We've had activists, a dozen or more activists kidnapped in the last two weeks. A two-year-old child disappeared along with his mother, and these folks have not been seen for the last two weeks. Just last Thursday, we had a very prominent human rights activist who was kidnapped from her home at five o'clock in the morning, and when I left the country on Saturday, she still had not been located. So, we need to step up and say, these types of things are not acceptable.

BRAND: And so, there are humanitarian supplies getting in. I understand, though, that the UN World Food Program is having some financial difficulties and is not able to send in as much supplies as is needed.

Ambassador MCGEE: That's correct. Again, you know, this is a manmade situation in Zimbabwe, and as recently as six years ago, when my old friend, James Morris, was the head of the World Food Program, he actually was coming to Zimbabwe to get food from Zimbabwe to send to other countries.

And now, that situation has reversed itself in six very, very short years, and we're desperately seeking food to feed the people of Zimbabwe. If we don't find relief by the end of this rainy season, this crop season, there could be up to five million Zimbabweans at risk of food insecurity.

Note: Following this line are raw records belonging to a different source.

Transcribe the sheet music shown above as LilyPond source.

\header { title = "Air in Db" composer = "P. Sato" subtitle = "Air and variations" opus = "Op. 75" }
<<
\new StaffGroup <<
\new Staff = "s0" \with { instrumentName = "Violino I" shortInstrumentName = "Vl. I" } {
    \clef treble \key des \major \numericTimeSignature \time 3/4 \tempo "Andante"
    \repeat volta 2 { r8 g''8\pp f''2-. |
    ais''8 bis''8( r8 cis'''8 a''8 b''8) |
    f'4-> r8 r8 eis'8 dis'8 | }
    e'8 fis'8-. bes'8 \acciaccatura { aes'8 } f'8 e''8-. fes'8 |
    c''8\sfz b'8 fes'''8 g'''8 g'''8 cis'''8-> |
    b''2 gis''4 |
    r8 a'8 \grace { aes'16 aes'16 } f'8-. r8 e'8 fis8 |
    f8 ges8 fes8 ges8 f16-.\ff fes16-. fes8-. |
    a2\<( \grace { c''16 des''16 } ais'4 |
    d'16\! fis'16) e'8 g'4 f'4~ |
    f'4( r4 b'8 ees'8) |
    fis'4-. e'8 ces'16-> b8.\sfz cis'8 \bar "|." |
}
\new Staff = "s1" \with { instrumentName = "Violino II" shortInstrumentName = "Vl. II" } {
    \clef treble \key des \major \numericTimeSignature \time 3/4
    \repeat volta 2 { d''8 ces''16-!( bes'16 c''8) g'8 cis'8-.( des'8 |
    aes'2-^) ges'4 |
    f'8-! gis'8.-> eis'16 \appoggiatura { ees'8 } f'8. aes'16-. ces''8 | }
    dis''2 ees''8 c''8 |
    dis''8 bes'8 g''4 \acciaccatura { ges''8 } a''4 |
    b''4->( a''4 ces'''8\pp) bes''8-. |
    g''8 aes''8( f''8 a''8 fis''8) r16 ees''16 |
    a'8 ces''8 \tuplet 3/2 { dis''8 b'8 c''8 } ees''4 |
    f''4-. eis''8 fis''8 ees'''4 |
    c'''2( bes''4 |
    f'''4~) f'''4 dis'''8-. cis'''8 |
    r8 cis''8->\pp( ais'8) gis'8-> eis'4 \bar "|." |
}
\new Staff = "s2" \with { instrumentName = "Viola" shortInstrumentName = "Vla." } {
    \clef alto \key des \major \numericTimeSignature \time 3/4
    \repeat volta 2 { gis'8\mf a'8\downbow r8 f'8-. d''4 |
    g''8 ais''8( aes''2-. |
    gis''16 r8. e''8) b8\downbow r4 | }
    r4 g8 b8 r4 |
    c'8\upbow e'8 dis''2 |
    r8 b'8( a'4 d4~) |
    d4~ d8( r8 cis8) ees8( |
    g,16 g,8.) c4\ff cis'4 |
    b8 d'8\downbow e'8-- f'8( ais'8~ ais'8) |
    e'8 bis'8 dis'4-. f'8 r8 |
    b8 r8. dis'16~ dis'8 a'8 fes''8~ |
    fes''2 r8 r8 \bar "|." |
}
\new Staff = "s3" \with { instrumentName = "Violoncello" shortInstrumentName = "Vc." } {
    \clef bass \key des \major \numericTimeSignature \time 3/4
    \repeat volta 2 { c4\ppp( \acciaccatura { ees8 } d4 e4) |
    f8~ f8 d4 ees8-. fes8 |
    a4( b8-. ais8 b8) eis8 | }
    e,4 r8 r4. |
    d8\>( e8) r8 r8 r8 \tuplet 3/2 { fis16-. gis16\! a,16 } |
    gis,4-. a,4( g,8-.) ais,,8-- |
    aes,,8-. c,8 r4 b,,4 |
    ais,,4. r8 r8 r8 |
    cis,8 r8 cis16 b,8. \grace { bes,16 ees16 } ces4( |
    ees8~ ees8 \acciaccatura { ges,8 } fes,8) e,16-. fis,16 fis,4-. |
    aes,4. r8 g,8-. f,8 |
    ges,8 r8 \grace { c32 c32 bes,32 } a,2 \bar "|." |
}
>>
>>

BRAND: I've read accounts where you have the people of Zimbabwe actually combing through mounds of trash alongside baboons looking for scraps of food.

Ambassador MCGEE: Yes. Yes, I mean the situation - I made a trip, a road trip from South Africa back to Zimbabwe about three weeks ago, and the situation is really out of control. I saw a lot of people in the countryside feeding off of fruit trees. I don't really know the name of this tree, but it's a very sweet but non-nutritious fruit. You fill up, but it does nothing to give you the nutrition that your body actually needs. So, you know, we're at risk of starting to see the distended bellies, the typical signs of malnutrition in Zimbabwe that we've seen in other parts of the world.

BRAND: And I understand people actually are dying of starvation there, children are dying?

Ambassador MCGEE: The situation is getting very, very dire. We have our folks from USAID, our United States Agency for International Development, were out doing a household survey in the countryside right now trying to ascertain the extent of the problem and what we can do to assist with that problem.

BRAND: Have you spoken to the opposition leader, Morgan Tsvangirai, and where is he, and what is he doing?

Ambassador MCGEE: I haven't spoken to Mr. Tsvangirai in probably a week. He is still on the African continent, exactly where I cannot say at this moment. He is moving around trying to do his diplomatic thing. He's meeting with leaders from various countries trying to get them to step up and assist in righting this ship, this sinking ship that is Zimbabwe.

BRAND: Now, former President Jimmy Carter and former UN Secretary General Kofi Annan were actually turned away at the border there in Zimbabwe recently. They weren't allowed in. Now, you have been an outspoken critic, a vocal critic of President Mugabe. How are you able to still be allowed into the country?

Ambassador MCGEE: Well, so far, I am accredited. President Mugabe accepted my credentials back on Thanksgiving day, 2007, and, you know, I continue to work to assist the people of Zimbabwe. As I said, our humanitarian assistance programs in Zimbabwe are second to none. The United States taxpayer put over $300 million total into that country last year.

You know, we will continue to be vocal. We'll continue to say the things that we need to say about this government not taking care of its people, and we'll see where that leads.

BRAND: Is it possible that you could be expelled?

Ambassador MCGEE: Anything is possible. So far, you know, I think the government realizes I'm doing nothing more than telling the truth.

BRAND: That's Ambassador James McGee. He is the U.S. ambassador to Zimbabwe. Thank you very much.

Ambassador MCGEE: Thanks, Madeleine.